Over time, businesses that make a good fist of subscription billing will also be able to boost their customer lifetime value (CLV) – music to the ears of marketing chiefs everywhere!

The devil in the billing details

But while the question of whether or not to implement subscription billing may be a no-brainer, how best to do so is not. 

The billing frequency you opt for can have a material effect on the success of your subscription selling model. It’s therefore worth investing some time to determine the optimum option or options to offer. 

For many organisations, it boils down to a choice between monthly and annual billing. Of course, it’s possible to offer both, but one of the two may be significantly better for your business and bottom line.  

The case for and against monthly billing

Implement a monthly billing model and, just like that, your barriers to entry plummet. New customers can try your products or services at nominal cost and risk; giving you the opportunity to accelerate your growth rate significantly. 

There could be more flexibility to raise prices over time – an incremental monthly increase being less noticeable than a one-off annual bump – and there will be many more chances to engage with customers, via the monthly invoice. 

On the downside, customer retention rates may drop, given cancelling a monthly subscription has minimal cost implications. Forecasting churn is likely to become more challenging and that has implications – negative ones! – for cash flow.

Tracking and following up on delinquent payments may also get trickier, given there’s likely to be a higher volume of them overall.

The argument for annual billing

Conversely, steer your customers down the annual billing route and it may be a tougher sell initially, courtesy of the fact they’ll be locked in for a full four seasons. Decent discounts may need to be offered – anywhere from 10 to 25 per cent is the norm – to induce them to sign on the line.

Manage to do so, however, and you’ll enjoy the benefits of a sizeable advance payment and the increased chance of your customer allowing the arrangement to tick on over for another year when the renewal date rolls around.

That’s good for cash flow and for your accounting overheads too, given the reduced accounting ‘effort’ needed to send and process a single annual account. 

Greater surety of income and improved visibility into the financial status of the enterprise, beyond the next four-week period, may make your organisation more appealing to investors too.

Tools to make the task easy

There’s no right answer – it boils down to what’s right for your business – and it may be necessary to experiment with both subscription billing options before deciding which way is best to jump.

Doing so will be a straightforward business, provided you have the right billing technology in place. That is, a revenue management solution capable of providing full quote-to-cash support for whatever monetisation model and billing frequency, or frequencies, you choose to put in place.
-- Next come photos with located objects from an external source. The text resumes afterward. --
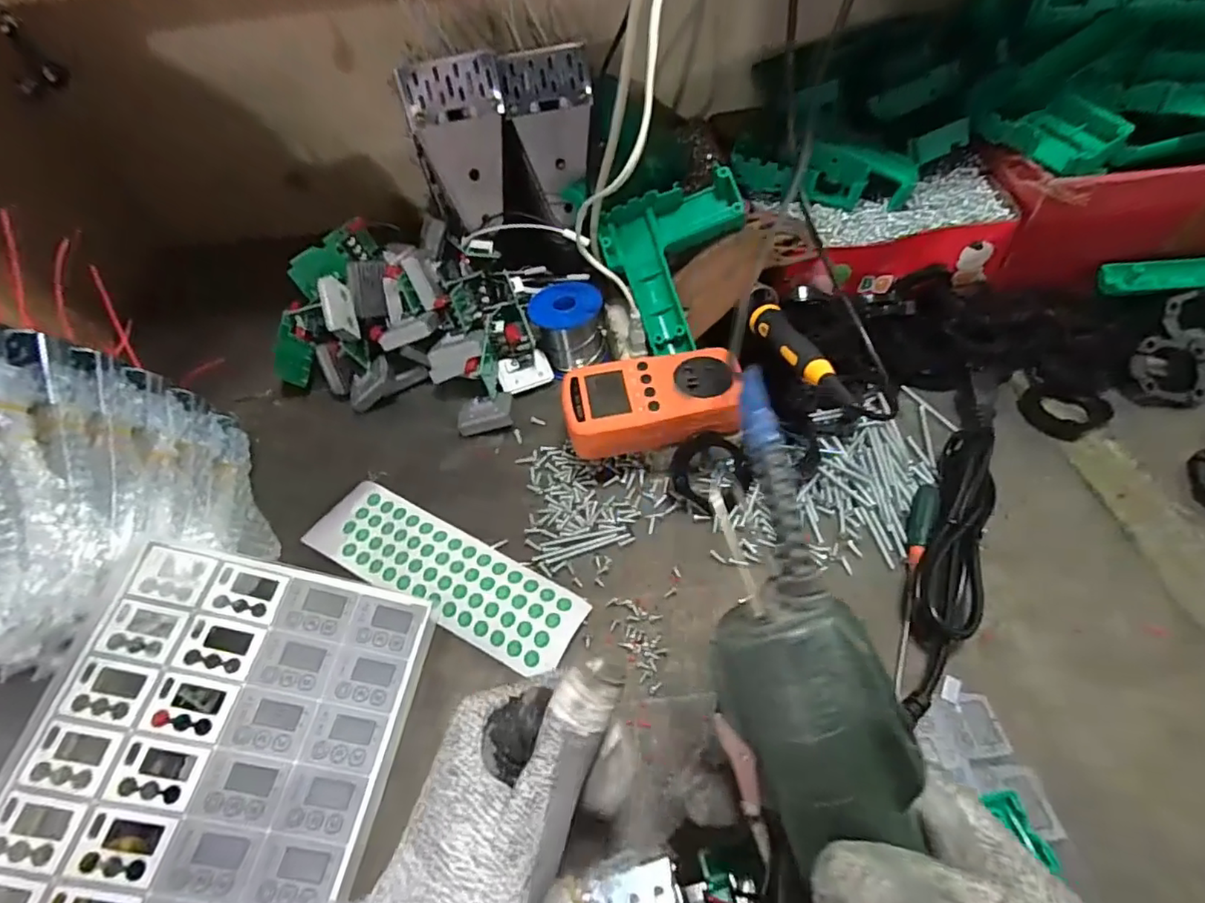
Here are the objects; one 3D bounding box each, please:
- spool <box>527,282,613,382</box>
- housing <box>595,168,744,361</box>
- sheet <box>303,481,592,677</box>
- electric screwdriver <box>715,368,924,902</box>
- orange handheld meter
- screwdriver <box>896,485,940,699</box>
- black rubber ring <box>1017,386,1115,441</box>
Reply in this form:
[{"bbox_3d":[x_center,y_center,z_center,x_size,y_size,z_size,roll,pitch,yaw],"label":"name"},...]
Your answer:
[{"bbox_3d":[-0.029,-0.111,0.515,0.065,0.061,0.059,-9,50,-2],"label":"spool"},{"bbox_3d":[0.064,-0.152,0.478,0.115,0.029,0.137,-12,81,11],"label":"housing"},{"bbox_3d":[-0.113,0.081,0.397,0.211,0.010,0.061,23,61,21],"label":"sheet"},{"bbox_3d":[0.075,0.116,0.183,0.048,0.032,0.276,-16,90,-7],"label":"electric screwdriver"},{"bbox_3d":[0.037,-0.033,0.415,0.126,0.030,0.075,-11,51,-3],"label":"orange handheld meter"},{"bbox_3d":[0.194,0.079,0.358,0.015,0.020,0.140,16,54,18],"label":"screwdriver"},{"bbox_3d":[0.358,-0.035,0.446,0.058,0.011,0.053,-3,50,3],"label":"black rubber ring"}]

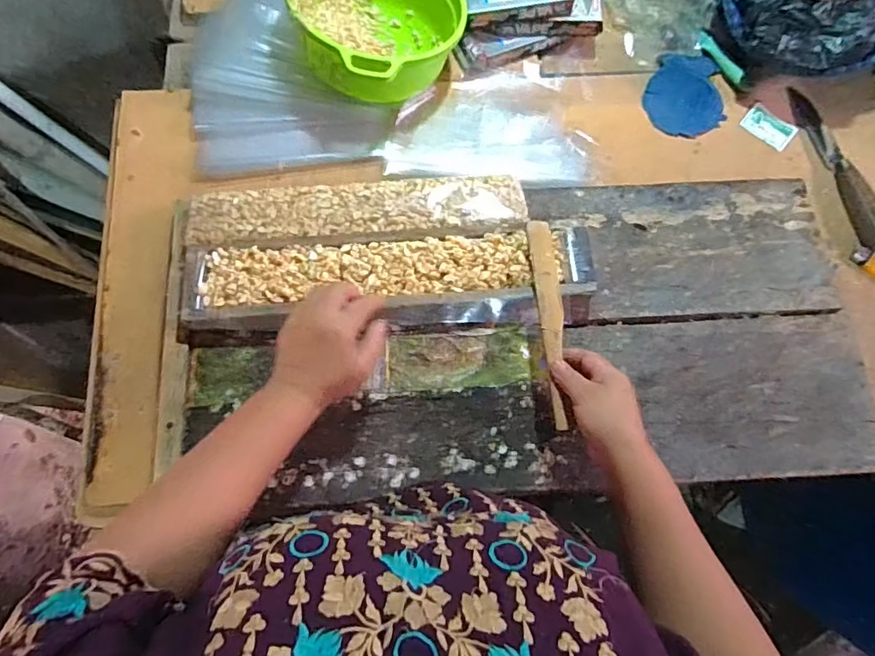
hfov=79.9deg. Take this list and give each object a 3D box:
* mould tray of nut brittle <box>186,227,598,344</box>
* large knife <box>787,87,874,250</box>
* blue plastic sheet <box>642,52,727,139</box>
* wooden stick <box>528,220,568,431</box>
[{"bbox_3d":[-0.049,-0.047,0.555,0.426,0.043,0.101,-2,77,-3],"label":"mould tray of nut brittle"},{"bbox_3d":[0.519,-0.214,0.672,0.033,0.032,0.239,-13,77,-3],"label":"large knife"},{"bbox_3d":[0.336,-0.318,0.713,0.106,0.006,0.129,0,77,0],"label":"blue plastic sheet"},{"bbox_3d":[0.114,-0.009,0.524,0.028,0.009,0.218,-1,69,-1],"label":"wooden stick"}]

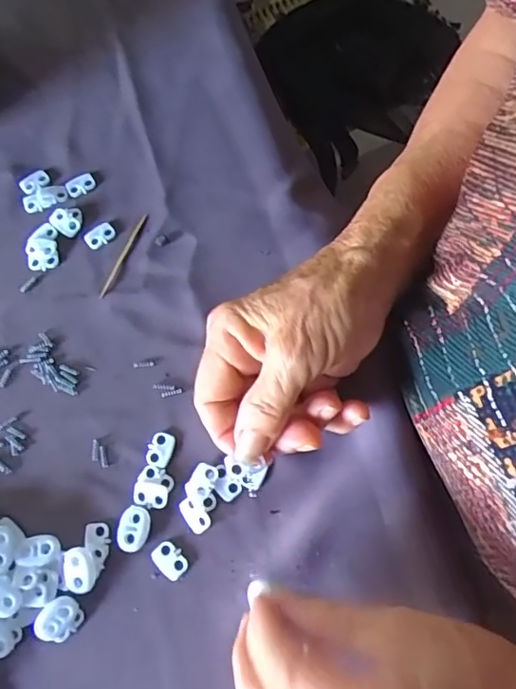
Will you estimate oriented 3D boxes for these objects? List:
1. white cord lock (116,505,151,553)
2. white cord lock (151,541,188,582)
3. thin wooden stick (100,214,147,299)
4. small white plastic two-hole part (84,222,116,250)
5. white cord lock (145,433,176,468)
[{"bbox_3d":[-0.065,0.097,0.285,0.017,0.004,0.022,6,73,6],"label":"white cord lock"},{"bbox_3d":[-0.046,0.111,0.280,0.019,0.004,0.014,41,79,14],"label":"white cord lock"},{"bbox_3d":[-0.083,-0.056,0.336,0.005,0.004,0.061,21,73,9],"label":"thin wooden stick"},{"bbox_3d":[-0.099,-0.069,0.341,0.019,0.004,0.012,-36,74,-8],"label":"small white plastic two-hole part"},{"bbox_3d":[-0.054,0.057,0.297,0.014,0.004,0.019,13,73,8],"label":"white cord lock"}]

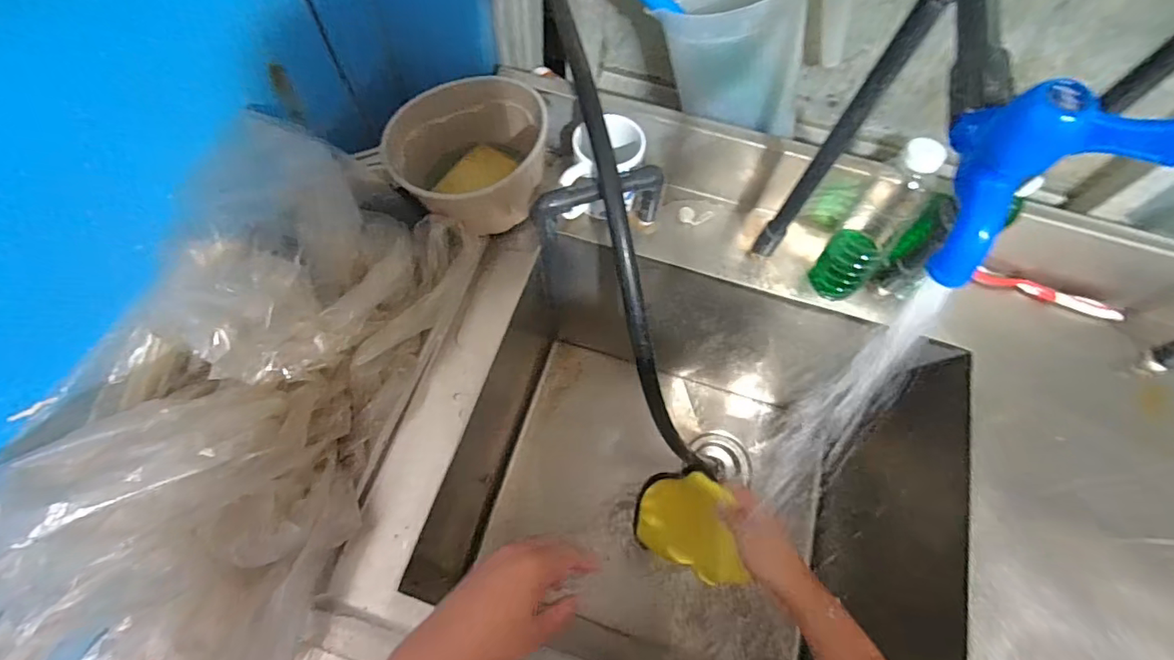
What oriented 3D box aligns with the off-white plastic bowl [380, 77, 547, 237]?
[{"bbox_3d":[-0.133,-0.203,0.600,0.168,0.103,0.168,1,66,-3],"label":"off-white plastic bowl"}]

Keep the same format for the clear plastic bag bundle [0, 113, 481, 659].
[{"bbox_3d":[-0.339,0.171,0.449,0.234,0.264,0.724,18,66,5],"label":"clear plastic bag bundle"}]

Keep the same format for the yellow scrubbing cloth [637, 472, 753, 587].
[{"bbox_3d":[0.114,0.243,0.630,0.024,0.212,0.115,2,70,-20],"label":"yellow scrubbing cloth"}]

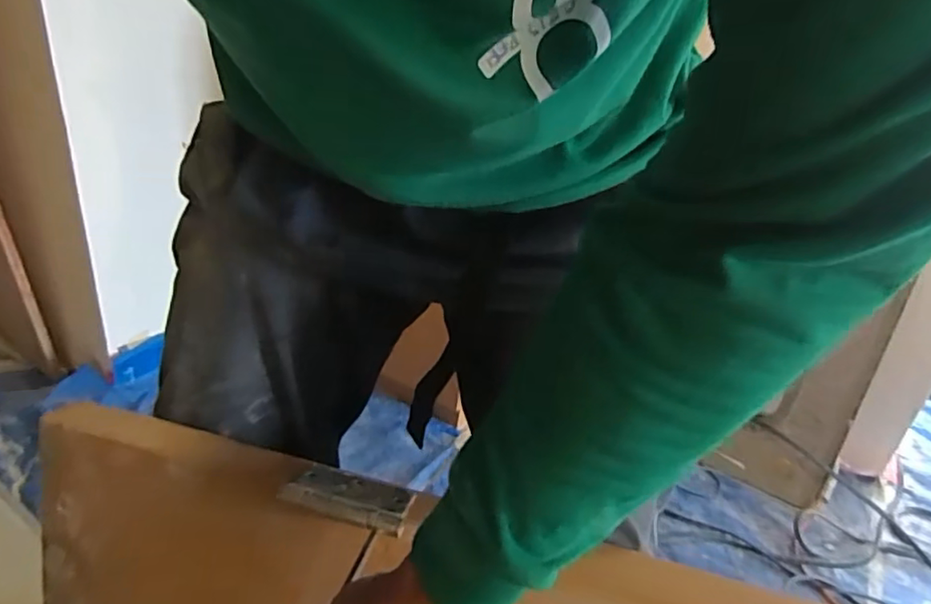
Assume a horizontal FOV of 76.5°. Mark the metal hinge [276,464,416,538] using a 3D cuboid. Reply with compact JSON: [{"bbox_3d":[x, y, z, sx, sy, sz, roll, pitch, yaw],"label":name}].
[{"bbox_3d":[-0.087,0.146,0.440,0.091,0.011,0.056,13,11,5],"label":"metal hinge"}]

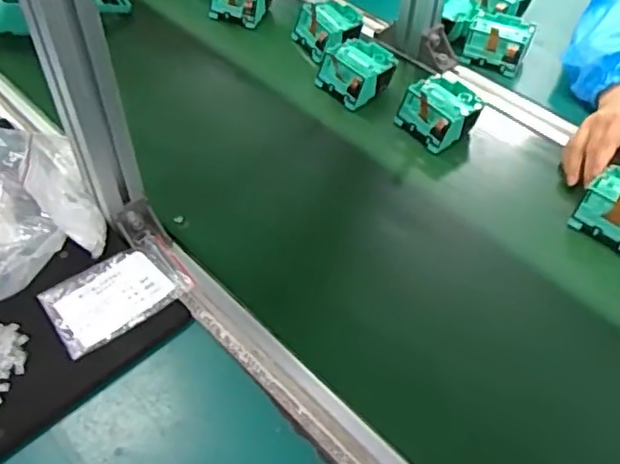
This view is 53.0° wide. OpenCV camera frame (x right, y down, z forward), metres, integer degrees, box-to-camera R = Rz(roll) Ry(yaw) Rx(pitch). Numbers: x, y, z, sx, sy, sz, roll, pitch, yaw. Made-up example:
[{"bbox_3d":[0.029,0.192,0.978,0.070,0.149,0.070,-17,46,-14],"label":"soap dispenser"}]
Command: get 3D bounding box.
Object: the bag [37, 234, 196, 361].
[{"bbox_3d":[-0.169,0.051,0.551,0.121,0.012,0.078,-31,56,-26],"label":"bag"}]

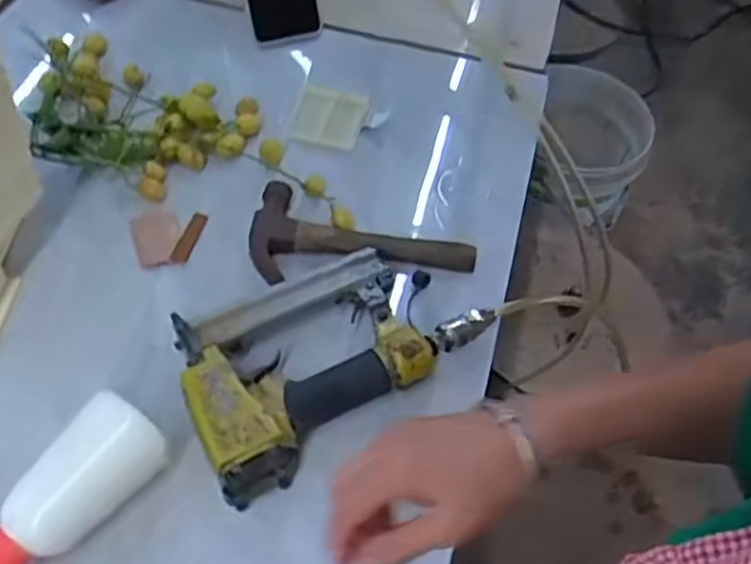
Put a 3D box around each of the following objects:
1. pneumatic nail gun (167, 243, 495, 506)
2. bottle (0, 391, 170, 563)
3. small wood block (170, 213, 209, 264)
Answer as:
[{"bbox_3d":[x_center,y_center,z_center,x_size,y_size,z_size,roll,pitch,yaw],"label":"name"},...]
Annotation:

Adopt a cloud based platform that has the capacity to generate reports that lay open the customer journey and you’ll be able to gauge the success, or otherwise, of your various market offerings and make data driven decisions to enhance them. 

It should also be possible to extract actionable insights that allow you to make some of your internal processes, such as new business development and debt recovery, more efficient.

And, ideally, it will integrate seamlessly with the ERP solution that powers your business, be that SAP or Microsoft Dynamics, as well as the eco-system of other financial solutions in your technology stack.

Building a better business for tomorrow 

The case for subscription billing has already been made out: for many Australian companies the question is now how best to derive a sustainable revenue stream from this new monetisation model.

Having the right foundation technology in place is critical. If your organisation has yet to invest in a robust, scalable revenue management platform that can support the pivot, you’re missing an opportunity to supercharge profitability and growth.